Calgary-based solar company facing uphill legal battle in Ukraine
A Calgary-based company that has been building solar farms across Ukraine is embroiled in a nasty legal battle after falling victim to what it says is that country’s “deep-rooted history of corruption.”
TIU Canada, a solar company owned by Calgary-based
investment company Refraction Asset Management, has been fighting in Ukrainian
courtrooms since March 2020, when it says its 10.5 MW solar power plant in the
south-central city of Nikopol was “forcibly” and “illegally” disconnected from
the power grid. TIU is currently appealing a lower court ruling that rejected its
claims.
TIU — which is headed by president Michael Yurkovich, who
has an MBA from the University of Calgary and hails from a prominent energy
industry family — first entered the Ukrainian market in 2017, making it the
first Canadian investor in the Ukrainian economy following the signing of a
Canada-Ukraine free trade agreement in 2017.
The free trade agreement was supposed to help open the doors
to Western investment in the former Soviet state, and TIU was bullish on the
market opportunities that existed there, according to sources familiar with the
matter. Ukraine was trying to reduce its reliance on Russian oil and gas, and
Ukrainian president Volodymyr Zelensky had made statements indicating he wanted
to level the playing field for foreign investors — especially those working in
the green energy space.
TIU ultimately invested $65 million to build four solar
projects across Ukraine, including the Nikopol project, which was completed in
2017 and consists of over 33,000 solar panels. The site is located on land
leased long-term from the city of Nikopol, however, it connects to the power
grid via a substation owned by the nearby Nikopol Ferroalloy Plant (NZF), a
metals production facility owned by wealthy Ukrainian oligarch Igor
Kolomoyskyi.
In December 2019, according to TIU, the Canadian company
received a letter from the NZF factory manager announcing that the energy link
would be disconnected for repairs. However, nothing needed repairing, TIU said.
Ever since, TIU’s power plant has remained inexplicably cut off from the grid
and unable to sell its electricity, the company said, estimating its financial
damages as of the end of February 2021 at approximately $2.3 million.
According to sources familiar with the case, TIU believes
the disconnection of its power plant is the result of the company being
targeted by Kolomoyskyi, who has since offered to purchase the plant at a
steeply discounted rate. These same sources say TIU is not the first Western
company to run up against internal corruption while trying to do business in
Ukraine, but its case is an example of the deterioration of the investment
climate in the country and is likely being watched closely by other companies.
“TIU Canada was one
of the first North American private investors in green energy in Ukraine,”
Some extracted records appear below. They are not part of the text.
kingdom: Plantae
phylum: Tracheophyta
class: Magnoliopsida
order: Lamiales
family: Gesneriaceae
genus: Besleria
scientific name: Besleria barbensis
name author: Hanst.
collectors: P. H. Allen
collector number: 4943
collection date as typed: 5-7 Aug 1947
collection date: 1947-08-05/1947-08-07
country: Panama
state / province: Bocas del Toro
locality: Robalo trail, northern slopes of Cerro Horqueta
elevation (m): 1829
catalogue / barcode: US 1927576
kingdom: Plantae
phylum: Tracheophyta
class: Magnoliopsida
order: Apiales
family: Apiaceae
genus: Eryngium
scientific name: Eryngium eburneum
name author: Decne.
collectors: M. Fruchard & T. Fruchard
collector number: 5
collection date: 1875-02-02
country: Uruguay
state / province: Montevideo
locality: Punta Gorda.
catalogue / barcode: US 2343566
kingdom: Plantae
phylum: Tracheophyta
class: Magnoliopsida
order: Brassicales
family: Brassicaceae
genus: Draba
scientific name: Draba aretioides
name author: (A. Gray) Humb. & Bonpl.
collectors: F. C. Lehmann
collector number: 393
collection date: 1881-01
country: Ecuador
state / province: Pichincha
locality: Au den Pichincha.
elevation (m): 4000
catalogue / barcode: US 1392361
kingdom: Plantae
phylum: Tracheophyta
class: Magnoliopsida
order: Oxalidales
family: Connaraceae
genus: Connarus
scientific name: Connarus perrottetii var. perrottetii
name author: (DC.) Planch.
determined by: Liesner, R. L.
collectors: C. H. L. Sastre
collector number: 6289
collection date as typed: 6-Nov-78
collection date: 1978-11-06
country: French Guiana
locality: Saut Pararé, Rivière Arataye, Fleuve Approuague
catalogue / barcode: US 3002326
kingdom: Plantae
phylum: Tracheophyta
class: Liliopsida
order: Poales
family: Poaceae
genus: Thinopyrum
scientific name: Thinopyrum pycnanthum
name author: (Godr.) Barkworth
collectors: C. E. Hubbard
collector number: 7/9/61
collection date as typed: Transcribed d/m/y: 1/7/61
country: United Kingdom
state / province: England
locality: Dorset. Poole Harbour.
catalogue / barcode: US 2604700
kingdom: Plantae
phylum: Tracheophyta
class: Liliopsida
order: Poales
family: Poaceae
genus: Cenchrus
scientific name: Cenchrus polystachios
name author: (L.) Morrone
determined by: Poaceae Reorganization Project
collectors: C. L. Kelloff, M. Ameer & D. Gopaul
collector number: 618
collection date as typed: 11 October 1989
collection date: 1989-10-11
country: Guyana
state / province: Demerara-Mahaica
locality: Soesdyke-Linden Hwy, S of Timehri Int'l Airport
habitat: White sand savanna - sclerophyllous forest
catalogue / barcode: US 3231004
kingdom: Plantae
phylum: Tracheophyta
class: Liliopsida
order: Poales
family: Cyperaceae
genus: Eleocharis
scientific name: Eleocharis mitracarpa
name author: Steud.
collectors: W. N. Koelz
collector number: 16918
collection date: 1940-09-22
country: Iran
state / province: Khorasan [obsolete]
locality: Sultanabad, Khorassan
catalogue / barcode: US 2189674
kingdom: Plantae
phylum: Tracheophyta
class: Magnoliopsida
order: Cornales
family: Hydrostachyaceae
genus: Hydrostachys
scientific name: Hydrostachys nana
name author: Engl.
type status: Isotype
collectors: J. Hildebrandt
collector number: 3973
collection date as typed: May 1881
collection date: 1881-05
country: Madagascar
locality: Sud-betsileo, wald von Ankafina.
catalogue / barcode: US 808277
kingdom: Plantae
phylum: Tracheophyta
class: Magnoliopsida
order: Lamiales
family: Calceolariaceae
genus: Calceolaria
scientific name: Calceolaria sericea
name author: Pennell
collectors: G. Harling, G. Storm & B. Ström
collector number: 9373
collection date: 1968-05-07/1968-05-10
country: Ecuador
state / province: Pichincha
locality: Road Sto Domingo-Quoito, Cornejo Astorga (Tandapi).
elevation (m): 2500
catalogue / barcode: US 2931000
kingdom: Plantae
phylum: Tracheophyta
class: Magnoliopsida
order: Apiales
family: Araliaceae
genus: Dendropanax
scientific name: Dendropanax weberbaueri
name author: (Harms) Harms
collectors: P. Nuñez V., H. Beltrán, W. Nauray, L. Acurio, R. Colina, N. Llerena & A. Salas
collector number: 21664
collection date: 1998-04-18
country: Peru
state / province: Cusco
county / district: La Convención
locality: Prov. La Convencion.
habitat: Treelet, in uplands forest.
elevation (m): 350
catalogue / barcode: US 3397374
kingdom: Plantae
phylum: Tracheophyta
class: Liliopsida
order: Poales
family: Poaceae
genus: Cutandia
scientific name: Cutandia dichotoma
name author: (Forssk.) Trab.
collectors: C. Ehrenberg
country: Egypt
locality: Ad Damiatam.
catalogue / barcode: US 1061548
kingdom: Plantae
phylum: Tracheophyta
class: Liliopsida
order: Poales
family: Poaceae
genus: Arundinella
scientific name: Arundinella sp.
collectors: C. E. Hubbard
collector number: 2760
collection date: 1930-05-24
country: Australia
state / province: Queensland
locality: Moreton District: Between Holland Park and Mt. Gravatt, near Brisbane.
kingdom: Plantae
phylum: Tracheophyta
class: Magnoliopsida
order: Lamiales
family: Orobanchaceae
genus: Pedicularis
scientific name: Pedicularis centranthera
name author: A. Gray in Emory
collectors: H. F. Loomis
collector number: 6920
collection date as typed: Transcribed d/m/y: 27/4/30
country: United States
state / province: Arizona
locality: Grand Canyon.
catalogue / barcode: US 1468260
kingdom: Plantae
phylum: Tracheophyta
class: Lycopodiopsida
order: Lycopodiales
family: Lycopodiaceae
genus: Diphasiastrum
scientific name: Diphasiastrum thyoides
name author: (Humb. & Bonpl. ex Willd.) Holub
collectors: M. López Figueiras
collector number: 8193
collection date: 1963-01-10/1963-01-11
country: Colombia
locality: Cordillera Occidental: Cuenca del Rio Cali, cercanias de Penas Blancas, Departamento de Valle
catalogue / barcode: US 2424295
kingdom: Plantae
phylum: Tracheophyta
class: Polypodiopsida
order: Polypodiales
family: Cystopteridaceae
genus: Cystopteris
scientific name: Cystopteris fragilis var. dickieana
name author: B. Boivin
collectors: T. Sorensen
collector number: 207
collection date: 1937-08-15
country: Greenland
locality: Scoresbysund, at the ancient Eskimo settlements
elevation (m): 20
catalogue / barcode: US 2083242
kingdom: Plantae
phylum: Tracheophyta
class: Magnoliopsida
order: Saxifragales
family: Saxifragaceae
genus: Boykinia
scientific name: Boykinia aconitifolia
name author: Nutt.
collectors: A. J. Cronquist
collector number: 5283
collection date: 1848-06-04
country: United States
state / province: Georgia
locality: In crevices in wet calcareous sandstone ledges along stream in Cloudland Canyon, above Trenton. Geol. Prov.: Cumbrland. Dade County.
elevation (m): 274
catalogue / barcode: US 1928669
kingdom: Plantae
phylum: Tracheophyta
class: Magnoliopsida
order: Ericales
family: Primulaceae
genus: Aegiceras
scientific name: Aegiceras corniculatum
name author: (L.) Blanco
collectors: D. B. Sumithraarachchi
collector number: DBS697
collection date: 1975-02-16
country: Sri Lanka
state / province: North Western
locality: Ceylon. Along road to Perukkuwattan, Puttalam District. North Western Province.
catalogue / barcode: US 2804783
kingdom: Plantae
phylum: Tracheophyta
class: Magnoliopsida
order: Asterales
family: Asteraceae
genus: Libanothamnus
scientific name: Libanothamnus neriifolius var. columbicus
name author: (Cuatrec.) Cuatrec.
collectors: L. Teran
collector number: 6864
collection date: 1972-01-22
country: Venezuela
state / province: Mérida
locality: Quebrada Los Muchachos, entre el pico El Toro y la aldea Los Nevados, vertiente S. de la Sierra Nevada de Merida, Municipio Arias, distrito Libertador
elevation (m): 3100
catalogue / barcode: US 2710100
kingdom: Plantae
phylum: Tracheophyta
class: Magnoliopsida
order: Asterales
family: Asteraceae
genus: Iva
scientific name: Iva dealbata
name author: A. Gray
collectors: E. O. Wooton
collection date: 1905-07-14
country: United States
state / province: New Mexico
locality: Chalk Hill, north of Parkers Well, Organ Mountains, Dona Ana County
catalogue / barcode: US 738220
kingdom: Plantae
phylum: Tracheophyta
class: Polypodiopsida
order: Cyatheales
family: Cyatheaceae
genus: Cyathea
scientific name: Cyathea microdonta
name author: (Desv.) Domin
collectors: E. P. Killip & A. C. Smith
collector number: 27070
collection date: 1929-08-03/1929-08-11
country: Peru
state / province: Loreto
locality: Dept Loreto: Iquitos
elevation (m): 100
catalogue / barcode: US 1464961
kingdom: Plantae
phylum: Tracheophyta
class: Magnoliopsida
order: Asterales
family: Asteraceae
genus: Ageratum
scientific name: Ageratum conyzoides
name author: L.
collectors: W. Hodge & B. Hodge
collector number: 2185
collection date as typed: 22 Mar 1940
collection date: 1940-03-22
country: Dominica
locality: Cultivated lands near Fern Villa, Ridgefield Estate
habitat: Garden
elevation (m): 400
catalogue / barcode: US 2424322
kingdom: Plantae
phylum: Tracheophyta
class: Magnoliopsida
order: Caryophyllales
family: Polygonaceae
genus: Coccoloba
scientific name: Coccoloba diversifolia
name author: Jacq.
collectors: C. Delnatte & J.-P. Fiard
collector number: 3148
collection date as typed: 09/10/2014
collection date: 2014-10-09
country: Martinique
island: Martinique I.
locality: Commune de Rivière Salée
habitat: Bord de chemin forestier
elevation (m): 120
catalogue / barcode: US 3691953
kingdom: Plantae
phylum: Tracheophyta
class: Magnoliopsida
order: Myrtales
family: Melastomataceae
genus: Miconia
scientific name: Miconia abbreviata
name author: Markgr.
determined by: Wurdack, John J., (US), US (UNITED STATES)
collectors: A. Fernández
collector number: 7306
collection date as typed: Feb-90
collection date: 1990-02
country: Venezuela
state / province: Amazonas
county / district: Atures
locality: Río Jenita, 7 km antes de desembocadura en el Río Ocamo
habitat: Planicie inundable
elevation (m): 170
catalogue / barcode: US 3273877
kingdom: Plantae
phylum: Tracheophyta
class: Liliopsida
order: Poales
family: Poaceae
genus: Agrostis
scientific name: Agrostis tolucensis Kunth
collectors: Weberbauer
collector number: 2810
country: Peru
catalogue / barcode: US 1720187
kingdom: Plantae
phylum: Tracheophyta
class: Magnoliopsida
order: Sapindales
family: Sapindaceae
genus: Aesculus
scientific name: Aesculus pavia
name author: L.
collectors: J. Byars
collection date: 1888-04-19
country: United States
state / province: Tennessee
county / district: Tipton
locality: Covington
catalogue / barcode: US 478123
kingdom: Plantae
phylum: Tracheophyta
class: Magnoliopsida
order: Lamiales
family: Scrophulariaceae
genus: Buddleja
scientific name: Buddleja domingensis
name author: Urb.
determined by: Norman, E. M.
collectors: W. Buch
Morgan Williams, president of the U.S.-Ukraine Business Council is quoted as
saying in a release. “The present court case is a real test of whether or not a
major international investor can obtain a fair trial within the current
judicial system in Ukraine.”
In an emailed statement, Yurkovich said his company will
continue to fight to be reconnected to the national grid immediately, and for
compensation for more than a year’s worth of lost revenue. He said TIU invested
in Ukraine believing that it was an important European market in the process of
opening up to the world.
“Instead, we are seeing a small group of Russian-backed
oligarchs attempting to drain the country of its wealth, sapping Ukraine’s
economic potential for their personal gain,” Yurkovich said. “The Ukrainian
people are tired of this, and so are those of us in the business community who
invested in the country’s future in good faith, only to be met with arbitrary
actions and corrupt institutions.”
Yurkovich said TIU is also calling on the Canadian
government to use “all the policy instruments at its disposal” to help the
company achieve a positive resolution.